第14章 太陽の宗教 ― 山都谷教の誕生 まとめ
第14章 太陽の宗教 ― 山都谷教の誕生
深夜の古代図書館。陽光は静かに書架の間に座り、埃を払った羊皮紙や崩れかけた写本の間に、手元の現代的な書物――楽天通販で購入した「自己対話マニュアル 深度1~12」を広げた。ランプの灯りがページを淡く照らす中、彼は独り言のように呟いた。
「本来はビジネスマン向けの自己啓発書……だが、言葉を変えればこれも“経典”になる」
深度1、「自己を見つめよ」は、陽光の手でこう書き換えられた。
「太陽の下に己を照らせ」
深度5、「仲間を信じよ」は、
「光は一人ではなく、多数を照らす」
深度12、「真実と和解せよ」は、
「太陽に背くものは影と消える」
自己啓発書の文言が、まるで太陽神の命令のように響いた瞬間、陽光の胸には新しい高揚が走った。彼は深夜を徹して文言を整え、注釈を加え、古代的な宗教語に翻訳した。こうして「太陽神の啓典」は誕生したのである。
数週間後、陽光は新たな宗教に名を与えた――**山都谷教**。神は太陽、そして教祖は自ら、**陽光王**としてその名を冠した。「光を地に下ろす者」としての使命を胸に、王は民衆に教義を伝える儀式を極めてシンプルに定めた。
朝――日の出に祈る。
正午――太陽に感謝を捧げる。
日没――「明日も光を」と唱える。
複雑な経典を覚える必要はなく、三度の光との対話だけで民は心を整え、教えを日常に取り込むことができた。商人も農民も、子どもも老人も、同じ太陽の下で同じ祈りを捧げる。民は自然に感動した。
「分かりやすく、すぐに実践できる」
陽光王は微笑んだ。宗教は人々の生活と結びつくことで、真の力を持つのだと理解していた。

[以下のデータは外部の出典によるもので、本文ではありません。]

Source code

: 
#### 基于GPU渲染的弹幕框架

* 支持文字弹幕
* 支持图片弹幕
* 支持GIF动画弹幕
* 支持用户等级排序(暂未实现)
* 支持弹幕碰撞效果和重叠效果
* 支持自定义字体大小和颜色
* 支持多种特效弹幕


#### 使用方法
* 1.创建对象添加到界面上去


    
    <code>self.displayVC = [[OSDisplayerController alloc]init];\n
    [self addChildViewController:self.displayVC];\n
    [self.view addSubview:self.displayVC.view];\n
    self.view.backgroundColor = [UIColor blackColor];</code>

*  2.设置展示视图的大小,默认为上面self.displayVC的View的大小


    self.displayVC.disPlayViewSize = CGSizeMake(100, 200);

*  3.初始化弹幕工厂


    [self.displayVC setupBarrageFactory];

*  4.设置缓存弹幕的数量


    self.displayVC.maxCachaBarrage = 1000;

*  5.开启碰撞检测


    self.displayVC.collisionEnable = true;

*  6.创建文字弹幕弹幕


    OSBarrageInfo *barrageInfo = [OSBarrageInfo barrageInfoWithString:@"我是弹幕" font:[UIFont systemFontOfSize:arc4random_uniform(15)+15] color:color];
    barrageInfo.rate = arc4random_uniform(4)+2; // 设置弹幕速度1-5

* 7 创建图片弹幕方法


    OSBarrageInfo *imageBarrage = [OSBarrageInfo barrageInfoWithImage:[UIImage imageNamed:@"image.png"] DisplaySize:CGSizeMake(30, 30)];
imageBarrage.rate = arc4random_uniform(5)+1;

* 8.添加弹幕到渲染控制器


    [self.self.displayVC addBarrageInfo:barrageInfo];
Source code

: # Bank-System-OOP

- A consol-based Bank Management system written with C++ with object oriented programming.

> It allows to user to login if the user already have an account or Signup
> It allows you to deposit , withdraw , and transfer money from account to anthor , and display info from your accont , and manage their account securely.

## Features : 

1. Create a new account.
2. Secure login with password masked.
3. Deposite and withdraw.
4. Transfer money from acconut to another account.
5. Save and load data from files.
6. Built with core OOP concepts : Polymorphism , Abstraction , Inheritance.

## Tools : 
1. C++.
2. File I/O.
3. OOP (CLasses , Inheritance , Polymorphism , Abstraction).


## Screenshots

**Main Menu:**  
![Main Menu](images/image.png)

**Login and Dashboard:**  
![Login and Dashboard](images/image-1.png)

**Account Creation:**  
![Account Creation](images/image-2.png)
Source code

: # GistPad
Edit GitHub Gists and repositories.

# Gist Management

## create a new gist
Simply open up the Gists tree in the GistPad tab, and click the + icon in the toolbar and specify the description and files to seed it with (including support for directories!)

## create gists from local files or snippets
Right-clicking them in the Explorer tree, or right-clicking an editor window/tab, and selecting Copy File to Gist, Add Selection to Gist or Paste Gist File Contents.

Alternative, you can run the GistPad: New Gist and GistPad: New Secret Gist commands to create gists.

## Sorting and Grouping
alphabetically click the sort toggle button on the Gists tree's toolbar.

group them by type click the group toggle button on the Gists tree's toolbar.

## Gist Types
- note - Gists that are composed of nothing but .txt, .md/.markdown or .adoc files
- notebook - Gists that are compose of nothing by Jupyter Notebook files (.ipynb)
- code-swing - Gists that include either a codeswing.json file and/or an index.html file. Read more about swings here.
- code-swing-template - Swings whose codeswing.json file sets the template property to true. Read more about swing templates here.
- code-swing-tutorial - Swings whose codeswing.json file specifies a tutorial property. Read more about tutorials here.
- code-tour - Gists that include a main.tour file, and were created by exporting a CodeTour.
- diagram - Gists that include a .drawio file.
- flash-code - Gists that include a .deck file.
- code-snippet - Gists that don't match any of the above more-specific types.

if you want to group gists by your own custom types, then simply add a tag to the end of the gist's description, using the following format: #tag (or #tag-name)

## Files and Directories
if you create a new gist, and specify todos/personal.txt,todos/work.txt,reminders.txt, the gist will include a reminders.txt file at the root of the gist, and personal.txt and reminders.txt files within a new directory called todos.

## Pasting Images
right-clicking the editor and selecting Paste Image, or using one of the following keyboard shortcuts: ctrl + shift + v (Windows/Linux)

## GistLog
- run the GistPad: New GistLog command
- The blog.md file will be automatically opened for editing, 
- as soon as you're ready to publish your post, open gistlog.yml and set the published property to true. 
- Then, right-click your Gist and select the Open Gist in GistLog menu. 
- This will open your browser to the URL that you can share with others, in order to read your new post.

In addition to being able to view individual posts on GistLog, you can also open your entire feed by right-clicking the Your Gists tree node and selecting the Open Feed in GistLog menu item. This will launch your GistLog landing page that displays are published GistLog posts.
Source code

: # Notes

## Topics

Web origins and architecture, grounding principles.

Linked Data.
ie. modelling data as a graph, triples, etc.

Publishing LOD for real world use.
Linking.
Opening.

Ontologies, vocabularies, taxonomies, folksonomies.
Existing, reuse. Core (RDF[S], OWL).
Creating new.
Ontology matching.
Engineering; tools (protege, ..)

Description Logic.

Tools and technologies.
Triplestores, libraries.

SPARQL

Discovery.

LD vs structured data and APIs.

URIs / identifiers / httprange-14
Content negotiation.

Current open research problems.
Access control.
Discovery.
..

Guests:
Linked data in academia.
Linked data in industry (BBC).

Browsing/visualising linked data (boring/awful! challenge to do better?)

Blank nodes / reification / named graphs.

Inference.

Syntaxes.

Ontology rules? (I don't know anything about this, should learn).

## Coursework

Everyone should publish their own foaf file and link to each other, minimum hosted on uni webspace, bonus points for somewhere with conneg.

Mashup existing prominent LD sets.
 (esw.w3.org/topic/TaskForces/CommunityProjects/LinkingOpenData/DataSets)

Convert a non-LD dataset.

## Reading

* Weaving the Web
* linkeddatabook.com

次の段階として、王は**分身リーマン**を布教僧として各地に派遣した。都市の市場や取引所で、分身リーマンは巧みに説法を織り交ぜる。投資ゲームや商談の中で語られる言葉は、自然に民の心に入り込んだ。
「商売の誠実さは、太陽の光を浴びることに等しい」
「仲間を裏切れば、光を失い影に堕ちる」
農村では農作業を通じた布教が行われた。日の出前に田畑に立ち、光を浴びながら種をまく。それ自体が太陽神への祈りとなる。こうして山都谷教は、都市の商人と農村の民衆の両方に根付き、信仰と経済圏が一体化した。
しかし、山都谷教の拡大は、既存宗教勢力にとって脅威であった。長年地域を支配してきた教団は激しく反発し、会議の場では声を荒げた。
「太陽を神とするなど、野蛮だ!」
「新しい教祖など認めぬ!」
初めのうちは弾圧も試みられたが、山都谷教はすでに経済圏と深く結びついていた。弾圧すれば市場や農村の協力関係を崩し、自らの権威も損なうリスクがあった。やがて既存宗教は強硬姿勢を取り続けることが困難になり、最終的に選んだのは共存であった。太陽神の信仰は独立した地位を保ちつつ、既存宗教の儀式や祭礼と衝突することなく併存したのである。
山都谷教が確実に社会に浸透する中、玉座に座る陽光は静かに呟いた。
「宗教とは、剣よりも深く人の心を縛る。我らの経済圏を守る盾であり、時には矛となるだろう」
側近が慎重に問う。
「陛下、教祖が陛下その人であることを公表すべきでしょうか?」
陽光はわずかに笑みを浮かべた。
「今はまだ、“光を下ろす王”でいい。民はまだ、王と太陽神の距離を必要としている」
そして意味深に続けた。
「だが、いずれ時が来たら……太陽そのものと呼ばせよう」
王としての権威を保持しつつ、信仰の中心に自らを据える長期的計画。経済圏と民衆の信仰、既存宗教との共存をすべて掌握した上で、太陽そのものとしての存在を民に認めさせる日を、陽光は静かに見据えていた。
こうして山都谷教は、単なる新興宗教としてではなく、民衆の生活、経済活動、社会秩序の隅々に光を照らす宗教として、確実に存在感を増していった。太陽の光のように、教えは広がり、民衆の心を束ね、時には盾として、時には矛として、陽光王の意志を地上に届けるのである。
深夜の古代図書館で始まった一冊の自己啓発書の神格化が、光の下で民を導き、経済と信仰を統合する巨大な宗教へと成長する――そう、山都谷教はまさに太陽の如く、すべてを照らし始めたのであった。